Start of DATA FOR THE TASK

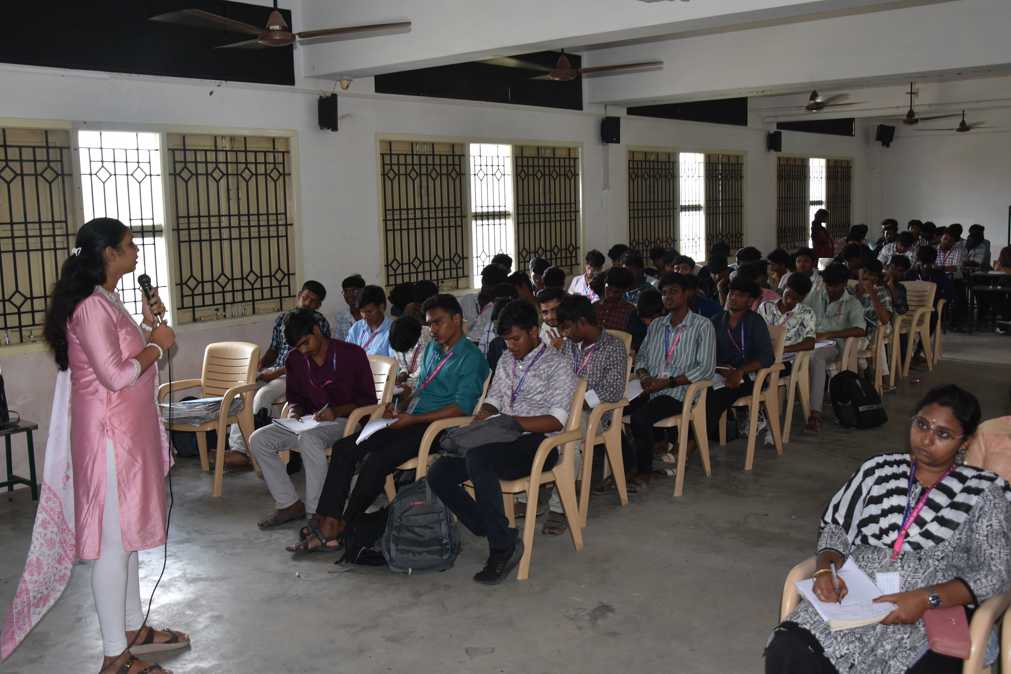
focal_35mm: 36
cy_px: 307
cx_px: 489
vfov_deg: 36.9
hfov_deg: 53.1
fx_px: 1011
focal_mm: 22
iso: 400
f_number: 3.8
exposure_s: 1/60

End of DATA FOR THE TASK

WHAT IS NEEDED
Transcribe every entry exactly. Leave out the pictures.

RESULT BELOW
focal_35mm: 36
cy_px: 307
cx_px: 489
vfov_deg: 36.9
hfov_deg: 53.1
fx_px: 1011
focal_mm: 22
iso: 400
f_number: 3.8
exposure_s: 1/60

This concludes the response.